I'll show you that in a minute.

But we definitely can get a that way, an estimate of a.

And then that gives us a model that we can use to predict performance for

even larger inputs and check our hypothesis.

11:12

That's actually the hardest part that's often overlooked nowadays.

And then as in any application of a scientific method,

we'll refine and repeat and revise the model and

the algorithm as necessary, or as we learn much about the problem.

As I mentioned earlier, one of the great things that happens with this process is

that often, we learn things about the algorithm that

enable us to develop improved versions by doing this.

We have many, many examples of this for sorting and searching algorithms and

graph algorithms and string processing and data compression.

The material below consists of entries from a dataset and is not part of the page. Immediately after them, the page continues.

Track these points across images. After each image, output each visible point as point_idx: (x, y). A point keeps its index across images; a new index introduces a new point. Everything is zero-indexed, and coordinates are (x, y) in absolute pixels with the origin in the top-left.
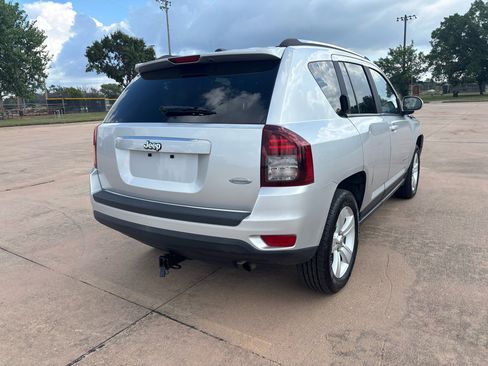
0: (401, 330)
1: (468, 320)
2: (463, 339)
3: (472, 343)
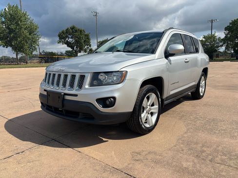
0: (170, 152)
1: (205, 149)
2: (200, 157)
3: (203, 159)
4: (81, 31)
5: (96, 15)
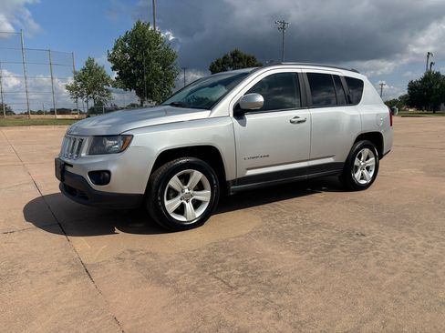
4: (249, 59)
5: (283, 28)
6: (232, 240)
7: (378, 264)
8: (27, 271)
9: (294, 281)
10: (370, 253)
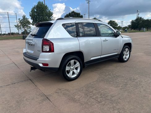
6: (92, 83)
7: (144, 90)
8: (27, 99)
9: (119, 99)
10: (140, 86)
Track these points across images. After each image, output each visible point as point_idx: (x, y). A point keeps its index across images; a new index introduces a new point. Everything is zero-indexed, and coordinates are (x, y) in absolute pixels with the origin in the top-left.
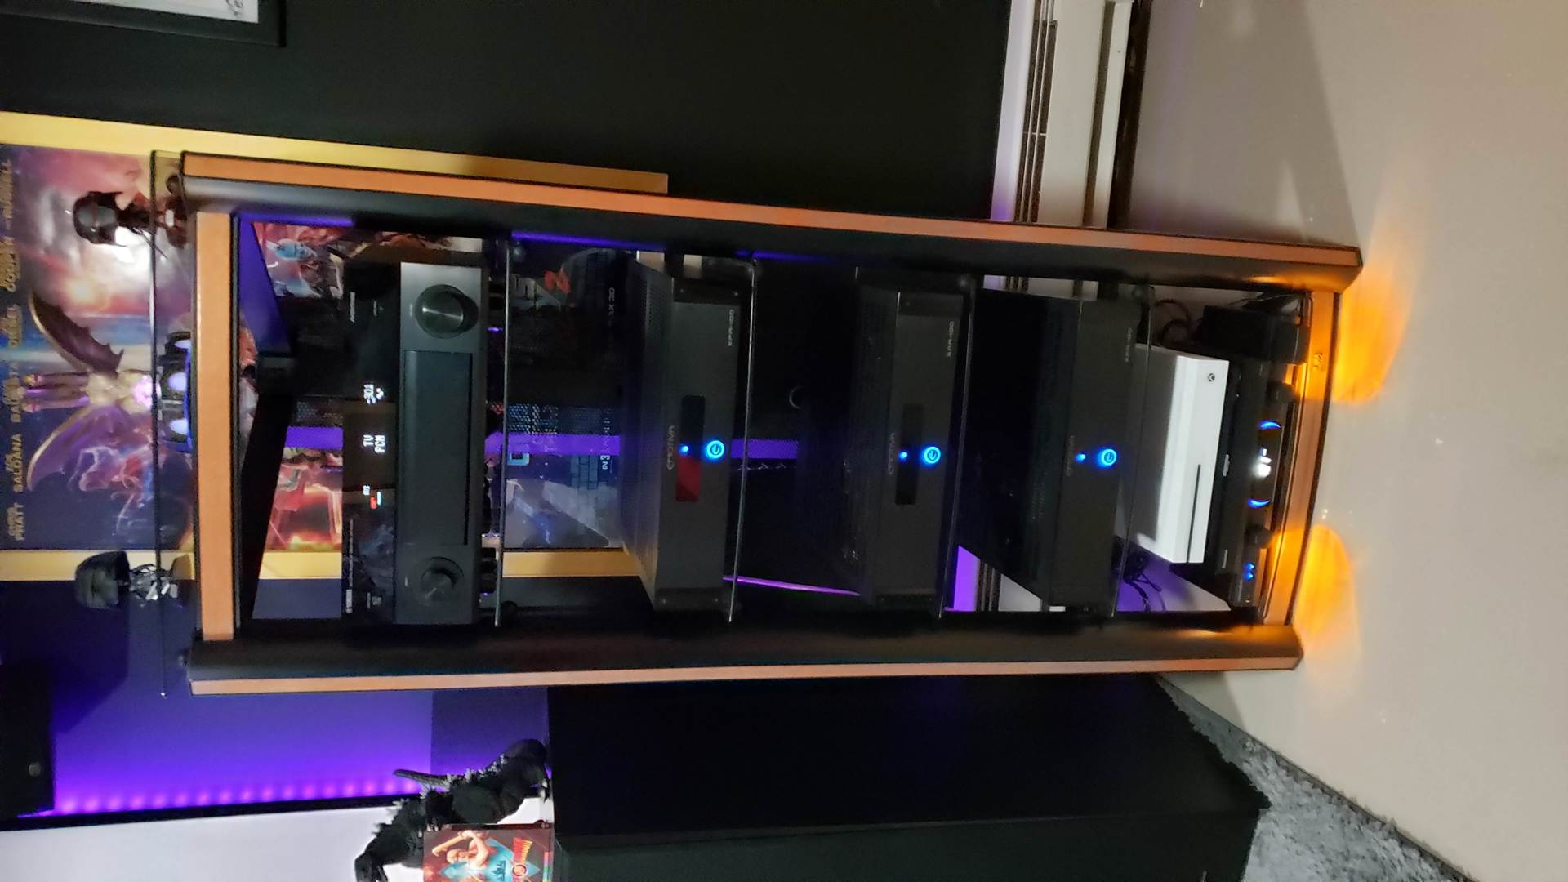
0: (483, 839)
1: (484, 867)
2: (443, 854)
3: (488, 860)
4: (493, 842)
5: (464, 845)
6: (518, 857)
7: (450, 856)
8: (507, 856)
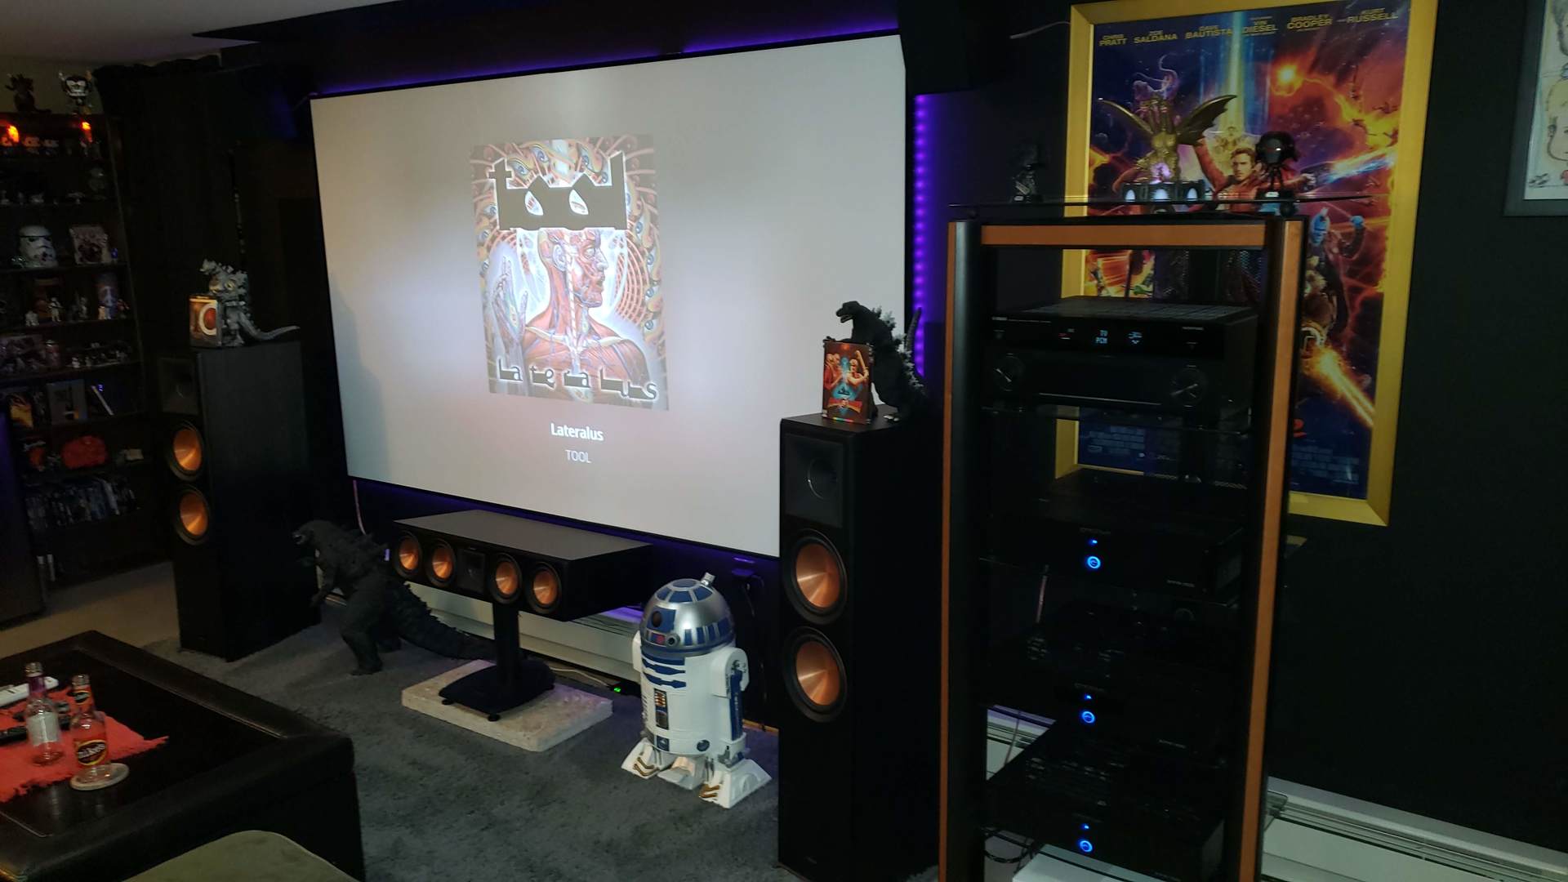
0: (863, 383)
1: (847, 381)
2: (855, 357)
3: (850, 384)
4: (860, 388)
5: (860, 371)
6: (850, 403)
7: (854, 361)
8: (851, 397)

And many, many other applications, where we successfully apply this

approach to develop good implementations and understand their performance.

Now what this course is going to be all about is this analysis of the frequency

execution.

That's where the math is.

And so, but I want to give this full context,

so people can understand why we're going through this trouble.

12:44

So that's the notation, so we're just using tilde and that's good.

That simplifies things a bit, and

then we're just left with these basic components.

So, one of the basic components of algorithm analysis involves programming.

So, people who do analysis of algorithms need to be comfortable with

implementing algorithms, running them, and be able to at least count operations.

So you need a good implementation.

Now maybe somebody did the implementation, but still, you want to have experience

with it on your own computer to test various hypotheses that you might have.

Then we've got the mathematical challenge, and that's, again,

going to be most of our emphasis in this course,

where we develop a model, analyze the algorithm in the model.

And what we're going to talk about in this course is that really,

we need to do the math.

And that's the kind of math that I'm going to be talking about very soon,

in just a minute.

And then there's the scientific process of running the algorithm to solve a real

problem and checking for agreement with the model.

And so you can't do that,

you can't really compare two algorithms until you've done all the rest of this.

14:11

Now there's definitely potential drawbacks still

in [COUGH] the theory of algorithms,

it still goes places where we can't go.

Number one is that model might not have a realistic model, and

that's actually a challenge in every scientific discipline.

Now we do have a big advantage in computer science because we

can randomize to make the model actually totally valid, and

I'll show an example in just a minute.

So if we don't have a realistic model,

maybe we can get a realistic model by randomizing.

And that's a very powerful concept that if you don't get if you're doing science that

involves going to the moon or killing monkeys or something.

15:01

That's also a big challenge in any scientific discipline,

statistical physics, and many other areas,

new developments in mathematics were involved in order to do the science.

And that's certainly going to be it here, and really,

that's what analytic combinatorics is.

A calculus for analysis of algorithms is the true motivation for this course.

Thirdly, it might be that the experiments are too difficult

to really validate the model.

15:31

And again,

that's not much of a point compared to any other scientific discipline.

No problem for us to run an algorithm a million times, and we do it a lot.

Whereas if you had to feed a million mice, you might have some restrictions or

go to a million planets or whatever else.

But it is a road block for

a lot of people trying to study algorithms because actually, they're trying

to study galactic algorithms that might be way too difficult to implement.

And if you can't implement it, why try to analyze it?

And it's fine for the intellectual challenge,

but again, there are people out there that are thinking

that the algorithms that you're developing are useful in practice.

And really, they should be validated scientifically

before the poor working programmer is faced with them.

So that's an outline of our approach to the analysis of algorithms.